I “Dannati” di Melarangelo: l’arte come denuncia civile

13 Aprile 2023

Chiude sabato la toccante esposizione dell’artista teramano nella sua città natale Cinquanta opere per narrare gli ultimi della terra, nel segno del sociologo Fanon

TERAMO. Sono gli ultimi giorni per visitare la toccante mostra di Sandro Melarangelo “I dannati della terra”, allestita fino a sabato 15 aprile a Teramo nella sala espositiva comunale di via Palma. In mostra una cinquantina di opere realizzate in vari periodi dall’82enne pittore teramano, didatta, saggista e studioso di storia della Resistenza a Teramo, figlio e padre d’arte.
I Melarangelo sono una dinastia di artisti, dal capostipite Giovanni (1903-1978), al quale è stata dedicata dal Comune nel 2022 l’antologica a L’Arca “L’artista e i suoi percorsi”, ai nipoti Marino, pittore, e Alberto, storico dell’arte, passando per Sandro, loro padre.
La mostra, organizzata da Teramo Nostra e curata da Luciano Paesani, riannoda i temi della pittura di Sandro Melarangelo, della sua arte di denuncia civile e sociale, del suo grido indignato contro le sopraffazioni dell’uomo sull’uomo, ingiustizie, oppressioni. Nella prima sala sono presenti circa quaranta disegni a carboncino, realizzati tra il 2019 e il 2020, che raccontano lo sfruttamento sul lavoro, la violenza politica, la condizione della donna, il nazismo, l’emigrazione. È una narrazione degli ultimi, che dà voce a chi oggi come ieri è escluso dalla parola pubblica, braccianti, barboni, internati dei campi di concentramento, prostitute, madri sole, emigranti in cammino verso una speranza. Come i personaggi dell’opera guida della mostra, I dannati della terra” (pastello su cartoncino del 2019, esposto al Premio Sulmona), titolo mutuato dal saggio del 1961, Les dannés de la terre, dell’etnopsichiatra e sociologo martinicano Frantz Fanon, esponente della rivoluzione algerina e autore di saggi sul colonialismo.
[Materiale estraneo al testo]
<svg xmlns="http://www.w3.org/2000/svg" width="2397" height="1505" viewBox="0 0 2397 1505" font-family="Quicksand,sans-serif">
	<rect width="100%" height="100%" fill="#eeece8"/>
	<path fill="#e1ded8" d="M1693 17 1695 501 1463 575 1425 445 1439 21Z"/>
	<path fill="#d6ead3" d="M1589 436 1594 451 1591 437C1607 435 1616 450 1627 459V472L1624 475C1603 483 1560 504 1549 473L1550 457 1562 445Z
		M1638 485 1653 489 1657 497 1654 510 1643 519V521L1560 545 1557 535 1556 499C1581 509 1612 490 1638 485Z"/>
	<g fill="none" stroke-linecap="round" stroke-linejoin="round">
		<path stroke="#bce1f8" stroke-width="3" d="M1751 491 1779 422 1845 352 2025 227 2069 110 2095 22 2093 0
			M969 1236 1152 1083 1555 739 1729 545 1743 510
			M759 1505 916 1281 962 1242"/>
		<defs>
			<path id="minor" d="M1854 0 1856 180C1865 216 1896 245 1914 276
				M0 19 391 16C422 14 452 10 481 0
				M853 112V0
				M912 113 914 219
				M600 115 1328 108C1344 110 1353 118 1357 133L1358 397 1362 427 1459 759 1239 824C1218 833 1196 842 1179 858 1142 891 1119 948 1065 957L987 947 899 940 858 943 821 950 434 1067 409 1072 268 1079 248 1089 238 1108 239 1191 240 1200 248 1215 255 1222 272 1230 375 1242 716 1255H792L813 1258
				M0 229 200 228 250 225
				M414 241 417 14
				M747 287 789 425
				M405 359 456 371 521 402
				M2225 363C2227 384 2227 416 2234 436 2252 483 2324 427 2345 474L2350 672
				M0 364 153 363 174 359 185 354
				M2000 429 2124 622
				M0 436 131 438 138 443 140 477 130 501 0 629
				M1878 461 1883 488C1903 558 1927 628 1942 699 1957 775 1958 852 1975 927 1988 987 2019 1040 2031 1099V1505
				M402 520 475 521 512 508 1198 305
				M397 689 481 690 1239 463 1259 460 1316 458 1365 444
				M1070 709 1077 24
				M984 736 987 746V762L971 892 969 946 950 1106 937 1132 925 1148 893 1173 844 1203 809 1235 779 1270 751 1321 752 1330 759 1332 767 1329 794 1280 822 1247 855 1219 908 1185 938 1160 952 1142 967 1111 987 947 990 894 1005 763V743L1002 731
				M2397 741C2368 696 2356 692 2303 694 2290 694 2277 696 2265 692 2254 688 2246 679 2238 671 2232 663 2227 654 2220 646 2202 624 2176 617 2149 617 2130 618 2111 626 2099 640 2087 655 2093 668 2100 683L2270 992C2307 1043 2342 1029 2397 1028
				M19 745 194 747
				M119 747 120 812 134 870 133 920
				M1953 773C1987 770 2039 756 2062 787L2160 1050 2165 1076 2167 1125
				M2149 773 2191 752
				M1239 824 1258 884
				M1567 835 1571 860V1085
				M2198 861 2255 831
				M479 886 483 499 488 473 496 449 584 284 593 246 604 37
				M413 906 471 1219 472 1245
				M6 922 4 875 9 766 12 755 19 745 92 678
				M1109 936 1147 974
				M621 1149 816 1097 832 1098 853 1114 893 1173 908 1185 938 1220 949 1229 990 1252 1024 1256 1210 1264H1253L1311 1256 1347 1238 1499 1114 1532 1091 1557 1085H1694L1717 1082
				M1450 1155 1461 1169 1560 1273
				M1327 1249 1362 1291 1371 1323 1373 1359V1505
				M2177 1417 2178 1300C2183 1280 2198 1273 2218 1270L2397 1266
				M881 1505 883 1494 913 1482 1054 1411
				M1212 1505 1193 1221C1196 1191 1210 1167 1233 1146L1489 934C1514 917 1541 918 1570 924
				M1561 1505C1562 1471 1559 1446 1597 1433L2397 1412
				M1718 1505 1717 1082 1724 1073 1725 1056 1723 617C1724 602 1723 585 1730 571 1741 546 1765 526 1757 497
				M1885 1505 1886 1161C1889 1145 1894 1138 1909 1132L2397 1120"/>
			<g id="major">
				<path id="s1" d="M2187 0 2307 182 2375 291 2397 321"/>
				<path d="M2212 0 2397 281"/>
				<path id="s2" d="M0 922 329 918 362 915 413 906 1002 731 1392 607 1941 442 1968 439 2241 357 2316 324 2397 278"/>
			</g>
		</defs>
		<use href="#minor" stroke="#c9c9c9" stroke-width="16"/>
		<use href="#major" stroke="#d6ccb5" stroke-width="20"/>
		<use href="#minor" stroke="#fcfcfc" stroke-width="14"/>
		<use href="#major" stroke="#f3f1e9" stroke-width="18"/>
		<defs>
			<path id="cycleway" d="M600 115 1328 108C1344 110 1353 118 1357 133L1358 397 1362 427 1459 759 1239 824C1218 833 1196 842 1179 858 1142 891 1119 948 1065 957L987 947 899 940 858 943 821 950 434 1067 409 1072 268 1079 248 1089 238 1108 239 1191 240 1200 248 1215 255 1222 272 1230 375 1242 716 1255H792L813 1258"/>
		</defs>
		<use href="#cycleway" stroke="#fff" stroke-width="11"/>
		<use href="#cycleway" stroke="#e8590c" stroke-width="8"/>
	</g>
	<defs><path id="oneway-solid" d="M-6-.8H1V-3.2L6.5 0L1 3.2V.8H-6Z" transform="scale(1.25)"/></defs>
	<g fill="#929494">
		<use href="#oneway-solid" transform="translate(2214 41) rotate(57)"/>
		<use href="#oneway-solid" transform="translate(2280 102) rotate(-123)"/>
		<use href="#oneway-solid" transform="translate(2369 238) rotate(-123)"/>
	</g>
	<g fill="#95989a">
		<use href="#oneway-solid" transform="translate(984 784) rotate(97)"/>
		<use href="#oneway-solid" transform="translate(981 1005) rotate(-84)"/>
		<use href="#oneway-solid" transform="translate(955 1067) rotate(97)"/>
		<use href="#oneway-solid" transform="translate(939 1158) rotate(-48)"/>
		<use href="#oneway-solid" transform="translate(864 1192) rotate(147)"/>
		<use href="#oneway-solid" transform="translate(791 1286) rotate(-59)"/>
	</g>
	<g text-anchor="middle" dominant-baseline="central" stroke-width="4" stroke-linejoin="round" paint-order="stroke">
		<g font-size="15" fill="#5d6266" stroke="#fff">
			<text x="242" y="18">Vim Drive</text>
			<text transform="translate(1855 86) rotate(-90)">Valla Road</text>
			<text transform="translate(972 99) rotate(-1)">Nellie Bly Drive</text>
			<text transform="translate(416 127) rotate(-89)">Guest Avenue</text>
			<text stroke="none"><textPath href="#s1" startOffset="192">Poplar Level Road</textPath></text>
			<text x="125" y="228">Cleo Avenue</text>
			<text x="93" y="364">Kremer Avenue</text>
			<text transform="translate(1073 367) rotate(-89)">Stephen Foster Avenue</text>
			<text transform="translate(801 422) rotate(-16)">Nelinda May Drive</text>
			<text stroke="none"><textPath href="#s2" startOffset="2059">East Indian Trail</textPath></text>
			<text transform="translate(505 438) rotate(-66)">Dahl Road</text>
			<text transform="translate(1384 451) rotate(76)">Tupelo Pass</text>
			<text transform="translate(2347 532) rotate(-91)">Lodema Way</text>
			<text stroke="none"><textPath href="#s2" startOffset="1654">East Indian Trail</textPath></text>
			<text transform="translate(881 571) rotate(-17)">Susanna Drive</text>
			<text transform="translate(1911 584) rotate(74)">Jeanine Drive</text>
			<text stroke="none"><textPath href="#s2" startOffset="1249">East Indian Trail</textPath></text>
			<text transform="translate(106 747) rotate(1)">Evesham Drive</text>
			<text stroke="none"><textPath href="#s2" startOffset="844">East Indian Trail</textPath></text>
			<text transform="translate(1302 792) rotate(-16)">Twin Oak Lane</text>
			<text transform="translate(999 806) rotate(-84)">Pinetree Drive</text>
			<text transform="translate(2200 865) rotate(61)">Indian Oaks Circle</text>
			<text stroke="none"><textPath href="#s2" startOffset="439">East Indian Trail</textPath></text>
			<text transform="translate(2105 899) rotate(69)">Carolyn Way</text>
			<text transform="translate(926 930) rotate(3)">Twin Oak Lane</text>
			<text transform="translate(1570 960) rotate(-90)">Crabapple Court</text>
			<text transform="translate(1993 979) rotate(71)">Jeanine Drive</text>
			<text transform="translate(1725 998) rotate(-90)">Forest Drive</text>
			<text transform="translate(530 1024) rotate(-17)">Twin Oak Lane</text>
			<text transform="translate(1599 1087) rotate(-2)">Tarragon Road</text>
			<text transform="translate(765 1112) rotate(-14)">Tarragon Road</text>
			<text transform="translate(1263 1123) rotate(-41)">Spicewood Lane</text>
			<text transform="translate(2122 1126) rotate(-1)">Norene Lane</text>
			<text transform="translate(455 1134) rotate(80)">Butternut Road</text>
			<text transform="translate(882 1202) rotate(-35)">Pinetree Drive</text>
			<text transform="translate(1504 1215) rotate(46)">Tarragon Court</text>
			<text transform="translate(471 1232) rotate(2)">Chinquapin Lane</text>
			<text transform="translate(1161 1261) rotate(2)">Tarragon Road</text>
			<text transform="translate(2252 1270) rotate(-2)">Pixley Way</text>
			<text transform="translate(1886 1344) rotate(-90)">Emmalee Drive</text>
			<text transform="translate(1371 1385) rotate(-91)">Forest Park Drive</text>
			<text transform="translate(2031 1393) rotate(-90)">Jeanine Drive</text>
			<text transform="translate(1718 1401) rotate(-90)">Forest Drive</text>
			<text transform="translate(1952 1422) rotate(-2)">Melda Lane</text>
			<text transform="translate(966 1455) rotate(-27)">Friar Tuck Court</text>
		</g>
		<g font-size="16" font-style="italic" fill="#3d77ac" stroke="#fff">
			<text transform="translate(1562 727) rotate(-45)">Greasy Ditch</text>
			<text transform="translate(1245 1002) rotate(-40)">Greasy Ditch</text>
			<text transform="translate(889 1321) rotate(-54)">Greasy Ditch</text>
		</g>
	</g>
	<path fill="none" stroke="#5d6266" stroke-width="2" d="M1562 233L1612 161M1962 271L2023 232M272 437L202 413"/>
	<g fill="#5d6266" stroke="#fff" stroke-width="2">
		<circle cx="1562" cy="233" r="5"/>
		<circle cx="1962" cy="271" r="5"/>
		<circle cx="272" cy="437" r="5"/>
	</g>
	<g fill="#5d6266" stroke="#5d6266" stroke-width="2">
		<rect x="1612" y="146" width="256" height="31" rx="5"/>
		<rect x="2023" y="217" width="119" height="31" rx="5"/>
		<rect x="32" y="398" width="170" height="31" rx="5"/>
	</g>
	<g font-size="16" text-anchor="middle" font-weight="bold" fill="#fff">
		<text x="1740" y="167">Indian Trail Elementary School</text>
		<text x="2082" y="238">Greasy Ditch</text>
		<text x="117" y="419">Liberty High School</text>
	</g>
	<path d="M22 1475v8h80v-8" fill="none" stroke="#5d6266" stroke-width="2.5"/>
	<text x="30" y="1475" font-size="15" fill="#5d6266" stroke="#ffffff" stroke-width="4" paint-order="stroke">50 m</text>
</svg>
Scrive Paesani «Raramente il compito dell’artista ha assunto una dimensione di denuncia come nella pittura di Sandro Melarangelo, superando i limiti della provocazione politica per farsi testimone del proprio tempo, un testimone scomodo, sempre pronto a non demordere coi suoi j’accuse». La violenza e le sue matrici, sottolinea il curatore, sono stavolta poste in secondo piano dall’artista, quasi avvolte in una nebbia, per lasciare in scena solo le vittime e la loro sofferenza.
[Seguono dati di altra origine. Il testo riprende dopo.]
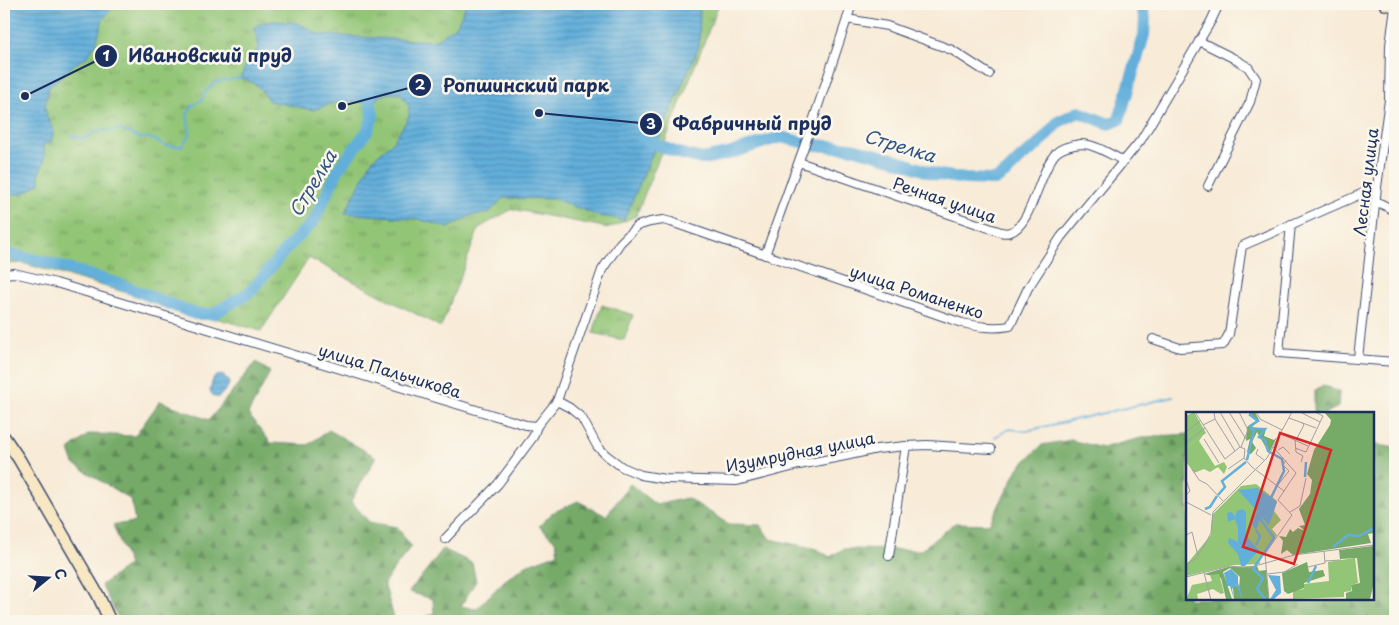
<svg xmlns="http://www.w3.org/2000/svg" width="1399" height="625" viewBox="0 0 1399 625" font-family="'Playpen Sans',sans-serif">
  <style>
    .grass { fill: url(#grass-tufts); stroke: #567a6a }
    .forest { fill: url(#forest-firs); stroke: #486c62 }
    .water { fill: url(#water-rules); stroke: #3e6f9c }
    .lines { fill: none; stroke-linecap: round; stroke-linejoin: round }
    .stream { stroke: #62afdb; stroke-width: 2 }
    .river { stroke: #62afdb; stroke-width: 12 }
    .street-casing { stroke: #3c4b70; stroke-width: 10 }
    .secondary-casing { stroke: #3c4b70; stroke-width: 14 }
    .street { stroke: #fff; stroke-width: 8 }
    .secondary { stroke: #f8e7c3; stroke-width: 11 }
    .labels { text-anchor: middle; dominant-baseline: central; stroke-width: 5; stroke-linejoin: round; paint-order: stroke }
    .street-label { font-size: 16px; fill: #1b2f5e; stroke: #fbf7ec }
    .water-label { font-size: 18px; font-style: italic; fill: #305584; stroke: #fbf7ec }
    .inset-river { fill: none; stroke: #62afdb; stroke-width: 2.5 }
    .inset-road { fill: none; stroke: #a0a0a7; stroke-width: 1 }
    .view { fill: #d62828; fill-opacity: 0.15; stroke: #d62828; stroke-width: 2.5 }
    .inset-edge { fill: none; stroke: #1b2f5e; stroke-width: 2.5 }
    .leader { fill: none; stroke: #1b2f5e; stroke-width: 2 }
    .callout-dot { fill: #1b2f5e; stroke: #fbf7ec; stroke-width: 2 }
    .mark-label { font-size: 15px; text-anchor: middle; font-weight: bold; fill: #fff }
    .callout-label { font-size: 18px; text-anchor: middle; font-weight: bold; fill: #1b2f5e; stroke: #fbf7ec; stroke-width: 5; stroke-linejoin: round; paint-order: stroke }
  </style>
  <defs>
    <pattern id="grass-tufts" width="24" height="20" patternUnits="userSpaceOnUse" patternTransform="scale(1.25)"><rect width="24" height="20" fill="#92c576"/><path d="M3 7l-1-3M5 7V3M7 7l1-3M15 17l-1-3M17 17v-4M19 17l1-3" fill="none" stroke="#76a064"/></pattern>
    <pattern id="forest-firs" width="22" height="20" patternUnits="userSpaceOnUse" patternTransform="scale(1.25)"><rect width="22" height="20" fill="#75aa67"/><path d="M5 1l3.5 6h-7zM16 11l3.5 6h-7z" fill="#5f8b58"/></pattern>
    <pattern id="water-rules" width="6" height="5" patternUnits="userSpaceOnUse" patternTransform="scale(1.25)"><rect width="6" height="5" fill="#62afdb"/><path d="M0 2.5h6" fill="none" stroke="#508fb5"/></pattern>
  </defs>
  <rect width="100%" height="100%" fill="#fbf7ec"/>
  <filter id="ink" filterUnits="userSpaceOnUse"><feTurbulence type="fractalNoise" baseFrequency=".02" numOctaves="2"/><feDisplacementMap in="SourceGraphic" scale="10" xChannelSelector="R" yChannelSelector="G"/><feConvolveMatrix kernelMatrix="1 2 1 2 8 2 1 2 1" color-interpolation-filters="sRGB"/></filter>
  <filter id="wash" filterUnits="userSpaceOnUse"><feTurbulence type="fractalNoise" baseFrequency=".0096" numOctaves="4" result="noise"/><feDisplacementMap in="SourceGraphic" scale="20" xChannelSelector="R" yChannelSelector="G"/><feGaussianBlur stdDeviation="1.12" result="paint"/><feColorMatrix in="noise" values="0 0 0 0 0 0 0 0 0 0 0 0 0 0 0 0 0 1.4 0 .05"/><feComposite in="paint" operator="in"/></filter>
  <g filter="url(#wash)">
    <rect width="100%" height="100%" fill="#f8ebd7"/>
    <g class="grass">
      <path d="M4,4H719L636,216L609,228L512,209L479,228L441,327L309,258L261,331L22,263L4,264Z"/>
      <path d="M602,305L633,315L624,340L593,333Z"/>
    </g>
    <g class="forest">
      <path d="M256,362L270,372L248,414L271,443L308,445L329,430L376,457L351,501L369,522L397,527L411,546L384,583L395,621H120L101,585L129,565L113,525L135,522L131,500L74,464L69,450L89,434L135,436L160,401L209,420Z"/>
      <path d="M1323,385L1339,392L1338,407L1324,414H1314V391Z"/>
      <path d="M1188,434V599H1373V444L1395,448V621H413L434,614L433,599L409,592L443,549L472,563L476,581L461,606L476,609L504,581L526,565L558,553L556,542L539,526L552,513L578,501L606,516L630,484L656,505L687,498L729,524L760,525L770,539L817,549L830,557L843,549L921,550L955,523L989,524L1019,467L1042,445L1071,440L1102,448L1145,437Z"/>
    </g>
    <g class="water">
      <path d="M4,4H116L103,19L96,44L87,57L75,64L49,87L45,106L47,117L54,130L51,142L43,144C46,155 45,163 39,172L40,183L24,193L4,196Z"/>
      <path d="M466,4H700L699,46L624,220L599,216L555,199L503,198L489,213L472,215L449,228L418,219L345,213L372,160L392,143L409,117V106L401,94L389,93L379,96L373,107L363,102L340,101L313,110L269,101C260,87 256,82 240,78C243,73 244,69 247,64C248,60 252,58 255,54C261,45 258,37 253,28L262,23L274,21L298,23L320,35L434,41L457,25Z"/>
      <path d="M221,375L224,376L230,382L227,388L219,397H214L210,391L213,379L216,376Z"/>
    </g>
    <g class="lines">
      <g class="stream">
        <path d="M71,135L83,139L98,131L121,130L140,138H151L166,146H182L190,134L187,115L192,106L202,100L206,91L216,82L240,78"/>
        <path d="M995,437L1009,429L1026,431L1173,397"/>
      </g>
      <g class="river">
        <path d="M642,139L678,153L702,159L728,154L780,137L815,145L852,148L896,160L934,174L965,179L995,180L1007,172L1022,157L1038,145L1058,122L1079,112L1109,124L1119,120L1144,35L1145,18L1140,4"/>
        <path d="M4,253L45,262L119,284L195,314H213L250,292L287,248L314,221L338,170L368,130L373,116L369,93"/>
      </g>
    </g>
  </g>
  <g filter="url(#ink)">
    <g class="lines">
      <defs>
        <g id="street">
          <path d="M847,19L887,26L952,50L989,74"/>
          <path d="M1199,41L1233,58L1248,67L1256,79L1250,102L1208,186"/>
          <path d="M799,162L995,230C1000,232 1005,234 1010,232C1031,227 1040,169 1056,153C1062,147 1073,145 1081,144C1095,144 1111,155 1124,161"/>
          <path d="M1376,201L1395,211"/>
          <path d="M1291,224L1279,353L1395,362"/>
          <path d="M765,255L809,133L852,4"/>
          <path d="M4,274L14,273L56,283L526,425L537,426L557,401L602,270L620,243L637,226L650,222L663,220L671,222L962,323C979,327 993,329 1010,326L1028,288L1061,237L1141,140L1211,21L1219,4"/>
          <path d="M1153,339L1180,348L1223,345L1229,334L1242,246L1377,187"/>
          <path d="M1358,358L1377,187L1389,100L1390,45L1395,8"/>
          <path d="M557,401L570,408L582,418L597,446L606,455L622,467L641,475L665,479L737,481L799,465L845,456L877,449L906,446L927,445L991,449"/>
          <path d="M445,539L498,484L533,437L537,426"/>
          <path d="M889,556L906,446"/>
        </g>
        <g id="secondary">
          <path d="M1385,4L1395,6"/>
          <path d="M4,437L19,459L98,595L110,621"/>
        </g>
      </defs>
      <use href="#street" class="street-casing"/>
      <use href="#secondary" class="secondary-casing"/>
      <use href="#street" class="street"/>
      <use href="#secondary" class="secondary"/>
    </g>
  </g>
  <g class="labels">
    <g class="street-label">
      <text transform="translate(1365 182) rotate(-83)">Лесная улица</text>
      <text transform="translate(945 199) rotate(19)">Речная улица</text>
      <text transform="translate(917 291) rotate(18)">улица Романенко</text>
      <text transform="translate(390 370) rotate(17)">улица Пальчикова</text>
      <text transform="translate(800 451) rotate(-11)">Изумрудная улица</text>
    </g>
    <g class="water-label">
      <text transform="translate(900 145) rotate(17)">Стрелка</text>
      <text transform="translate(312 183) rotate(-59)">Стрелка</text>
    </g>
  </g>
  <g transform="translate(1186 412)">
    <rect width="188" height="188" fill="#f8ebd7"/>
    <path d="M17,23L13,29L29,54L38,50L41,55L38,62L32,55L24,60L18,57L8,61L1,51L0,36ZM70,72L91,89L88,99L95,108L86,117L91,123L73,148L74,152L48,153L0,164V153L25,123L26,103L55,74ZM169,146L172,171L165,173V179L158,180V185L107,187V179L118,177V172L143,169L142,150Z" fill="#92c576"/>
    <path d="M62,0H69L73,8L66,15L80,17L78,24L88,28L91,25L83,41L71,20L66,30L70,36L65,42L61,40L64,27L60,29L61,15L70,9ZM138,0H187L188,121L182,122L185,131L107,143L101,138L95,142L97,129L93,124L100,125L104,117L107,120L112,116L119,119L113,114L119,113L113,97L124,82L126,68L121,62L128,38L144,13L145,8ZM187,134V175L184,187H160V181L166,179L165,173L174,171L171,146L154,147L153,138ZM121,150L123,160L137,158L139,164L118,171V176L102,182L98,179L96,161ZM71,154L73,159L80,158L83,187H48L47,176L49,173L53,176L54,165L44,156L37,160L46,187H40L35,166L18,162L42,155Z" fill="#75aa67"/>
    <path d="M8,0L20,21L0,36V4ZM33,162L38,181L35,182L27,177L11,182L12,187L0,188L6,173L26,169L24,163Z" fill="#92c576"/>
    <path d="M71,76L91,90L83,113L75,105L70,118L66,113L71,99L52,78ZM57,97L60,100V124L73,138L59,154H55L52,142L42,131L43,126L52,130V116L49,107L42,110L41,101L46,100L49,105L51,99ZM45,157L52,164V171L56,183V187L50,173L46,177L48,187L44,174H41L38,161ZM82,163L94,164L95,181L88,187H84L90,178Z" fill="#62afdb"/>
    <path class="inset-river" d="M66,0L64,3L72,9L64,14L65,17H79L73,25L79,28L82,39L96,47L98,59L84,88M61,48L68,18M119,65L120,50M32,83L39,75L36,69L60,50M19,97L24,95L31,84M73,105L88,126L67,157L77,166L71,177L80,188M70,118L74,124L70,133M147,135L162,123L173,124L188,116M122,171L130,154"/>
    <path class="inset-road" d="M9,0L39,47L54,35L59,37L58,46L66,55L98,79M34,0L54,35M43,0L60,27M53,0L62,18L55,35M70,0L74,7L96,18M116,1L134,10M103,6L130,16M29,7L49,39M17,13L29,7L28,0M0,20L14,9M95,22L122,34M18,27L33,51M109,28L110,40L117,44L115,50M110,28L118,13L115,10M0,30L19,16M109,36L120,40L137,4L129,0M72,37L70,42L78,48M92,38L97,35L104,42M6,57L13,68L21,72L37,89M42,57L58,46M0,68L4,79L0,83M91,74L103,59L97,53L100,48M0,90L25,103M104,100L114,94L120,66M0,123L6,120L12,144M139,149L155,148M0,152L9,147L17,136L25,121L27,100L81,46L106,0M122,155L139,151L138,139M18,161L25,188M81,162L98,160L112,152M0,165L44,154L62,156L108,143L188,133M83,188L79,142L106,103L92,88L110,61L87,35"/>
    <path class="view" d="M94,21L145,38L108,152L57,135Z"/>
    <rect width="188" height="188" class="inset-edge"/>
  </g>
  <path class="leader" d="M25 96L106 56M342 106L420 85M539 113L651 124"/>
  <g class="callout-dot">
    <circle cx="25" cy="96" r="5"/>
    <circle cx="342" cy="106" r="5"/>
    <circle cx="539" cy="113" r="5"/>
    <circle cx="106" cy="56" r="12"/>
    <circle cx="420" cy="85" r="12"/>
    <circle cx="651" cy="124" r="12"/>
  </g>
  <g class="mark-label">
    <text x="106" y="61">1</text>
    <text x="420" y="90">2</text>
    <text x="651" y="129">3</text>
  </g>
  <g class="callout-label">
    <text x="210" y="62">Ивановский пруд</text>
    <text x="526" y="92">Ропшинский парк</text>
    <text x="752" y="130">Фабричный пруд</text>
  </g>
  <rect width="1399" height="625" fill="none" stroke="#fbf7ec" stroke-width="20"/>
  <g transform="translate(48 578) rotate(72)" stroke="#fbf7ec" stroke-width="4" paint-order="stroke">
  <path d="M0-4L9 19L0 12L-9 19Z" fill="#1b2f5e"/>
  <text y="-8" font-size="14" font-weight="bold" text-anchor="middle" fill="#1b2f5e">С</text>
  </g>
</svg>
Nelle altre sale sono presenti altre opere forti, dei primi anni Duemila, sempre dedicate ai disperati, tra cui Minatori, soggetto ricorrente nella produzione pittorica di Melarangelo, che anni fa dedicò una serie di creazioni ai poveri minatori abruzzesi di Marcinelle. «Il tema dell’impegno legato agli ultimi è portato a sintesi in questa mostra, recuperando pure opere del passato» spiega il figlio Alberto. Nell’ultima sala la tensione si placa negli affetti familiari, attraverso i ritratti. Dialogano l’autoritratto di Giovanni Melarangelo, gouache del 1946, e il ritratto fatto da questi al figlio Sandro bambino col cane Argo (olio del 1951); una delle prime prove di Sandro, Madre che cuce (olio del 1960) raffigura l’amata mamma Lidia Colonna, mentre con linguaggio già più autonomo e realista le si affianca il ritratto Annetta (1971) della moglie Anna Pepe, figlia del tenente Alberto Pepe, uno dei 44 eroi del campo di Unterlüss (ritratto nella sala dei carboncini). Orari 11-13 e 16-20, ingresso libero.